About the Author
Shiva Achari has over 8 years of extensive industry experience and is currently working as a Big Data Architect consultant with companies such as Oracle and Teradata. Over the years, he has architected, designed, and developed multiple innovative and high-performance large-scale solutions, such as distributed systems, data centers, big data management tools, SaaS cloud applications, Internet applications, and Data Analytics solutions.
He is also experienced in designing big data and analytics applications, such as ingestion, cleansing, transformation, correlation of different sources, data mining, and user experience in Hadoop, Cassandra, Solr, Storm, R, and Tableau.
He specializes in developing solutions for the big data domain and possesses sound hands-on experience on projects migrating to the Hadoop world, new developments, product consulting, and POC. He also has hands-on expertise in technologies such as Hadoop, Yarn, Sqoop, Hive, Pig, Flume, Solr, Lucene, Elasticsearch, Zookeeper, Storm, Redis, Cassandra, HBase, MongoDB, Talend, R, Mahout, Tableau, Java, and J2EE.
He has been involved in reviewing Mastering Hadoop , Packt Publishing .
Shiva has expertise in requirement analysis, estimations, technology evaluation, and system architecture along with domain experience in telecoms, Internet applications, document management, healthcare, and media.
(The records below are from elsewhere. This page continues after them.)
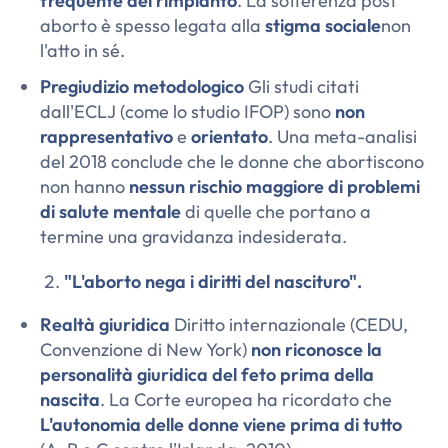
frequente del rimpianto
. La sofferenza post
aborto è spesso legata alla
stigma sociale
non
l'atto in sé.
Pregiudizio metodologico
Gli studi citati
dall'ECLJ (come lo studio IFOP) sono
non
rappresentativo
e
orientato
. Una meta-analisi
del 2018 conclude che le donne che abortiscono
non hanno
nessun rischio maggiore di problemi
di salute mentale
di quelle che portano a
termine una gravidanza indesiderata.
"L'aborto nega i diritti del nascituro".
Realtà giuridica
Diritto internazionale (CEDU,
Convenzione di New York)
non riconosce la
personalità giuridica del feto prima della
nascita
. La Corte europea ha ricordato che
L'autonomia delle donne viene prima di tutto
Currently, he is supporting presales activities such as writing technical proposals (RFP), providing technical consultation to customers, and managing deliveries of big data practice groups in Teradata.
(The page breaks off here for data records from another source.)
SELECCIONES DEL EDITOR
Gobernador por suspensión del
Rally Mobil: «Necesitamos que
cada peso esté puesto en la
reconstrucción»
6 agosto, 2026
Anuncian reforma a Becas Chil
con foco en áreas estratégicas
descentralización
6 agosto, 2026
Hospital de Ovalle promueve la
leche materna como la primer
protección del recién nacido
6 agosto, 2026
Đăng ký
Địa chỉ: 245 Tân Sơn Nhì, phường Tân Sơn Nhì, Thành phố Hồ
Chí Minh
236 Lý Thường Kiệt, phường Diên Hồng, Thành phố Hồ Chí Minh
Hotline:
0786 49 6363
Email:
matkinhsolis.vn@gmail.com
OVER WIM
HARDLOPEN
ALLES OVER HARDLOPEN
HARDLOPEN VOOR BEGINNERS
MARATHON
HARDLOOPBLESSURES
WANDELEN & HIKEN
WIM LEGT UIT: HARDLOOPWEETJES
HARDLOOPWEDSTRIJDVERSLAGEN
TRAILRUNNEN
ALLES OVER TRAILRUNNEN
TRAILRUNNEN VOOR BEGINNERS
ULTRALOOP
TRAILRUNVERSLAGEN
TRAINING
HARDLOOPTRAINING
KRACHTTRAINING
He is active on his LinkedIn page at http://in.linkedin.com/in/shivaachari/.
Acknowledgments
I would like to dedicate this book to my family, especially my father, mother, and wife. My father is my role model and I cannot find words to thank him enough, and I'm missing him as he passed away last year. My wife and mother have supported me throughout my life. I'd also like to dedicate this book to a special one whom we are expecting this July. Packt Publishing has been very kind and supportive, and I would like to thank all the individuals who were involved in editing, reviewing, and publishing this book. Some of the content was taken from my experiences, research, studies, and from the audiences of some of my trainings. I would like to thank my audience who found the book worth reading and hope that you gain the knowledge and help and implement them in your projects.
About the Reviewers
Anindita Basak is working as a big data cloud consultant and trainer and is highly enthusiastic about core Apache Hadoop, vendor-specific Hadoop distributions, and the Hadoop open source ecosystem. She works as a specialist in a big data start-up in the Bay area and with fortune brand clients across the U.S. She has been playing with Hadoop on Azure from the days of its incubation (that is, www.hadooponazure.com). Previously in her role, she has worked as a module lead for Alten Group Company and in the Azure Pro Direct Delivery group for Microsoft. She has also worked as a senior software engineer on the implementation and migration of various enterprise applications on Azure Cloud in the healthcare, retail, and financial domain. She started her journey with Microsoft Azure in the Microsoft Cloud Integration Engineering (CIE) team and worked as a support engineer for Microsoft India (R&D) Pvt. Ltd.
With more than 7 years of experience with the Microsoft .NET, Java, and the Hadoop technology stack, she is solely focused on the big data cloud and data science. She is a technical speaker, active blogger, and conducts various training programs on the Hortonworks and Cloudera developer/administrative certification programs. As an MVB, she loves to share her technical experience and expertise through her blog at http://anindita9.wordpress.com and http://anindita9.azurewebsites.net. You can get a deeper insight into her professional life on her LinkedIn page, and you can follow her on Twitter. Her Twitter handle is @imcuteani
.
She recently worked as a technical reviewer for HDInsight Essentials (volume I and II) and Microsoft Tabular Modeling Cookbook , both by Packt Publishing.
Ralf Becher has worked as an IT system architect and data management consultant for more than 15 years in the areas of banking, insurance, logistics, automotive, and retail.
He is specialized in modern, quality-assured data management. He has been helping customers process, evaluate, and maintain the quality of the company data by helping them introduce, implement, and improve complex solutions in the fields of data architecture, data integration, data migration, master data management, metadata management, data warehousing, and business intelligence.
He started working with big data on Hadoop in 2012. He runs his BI and data integration blog at http://irregular-bi.tumblr.com/.
Marius Danciu has over 15 years of experience in developing and architecting Java platform server-side applications in the data synchronization and big data analytics fields. He's very fond of the Scala programming language and functional programming concepts and finding its applicability in everyday work. He is the coauthor of The Definitive Guide to Lift , Apress .
Dmitry Spikhalskiy is currently holding the position of a software engineer at the Russian social network, Odnoklassniki, and working on a search engine, video recommendation system, and movie content analysis.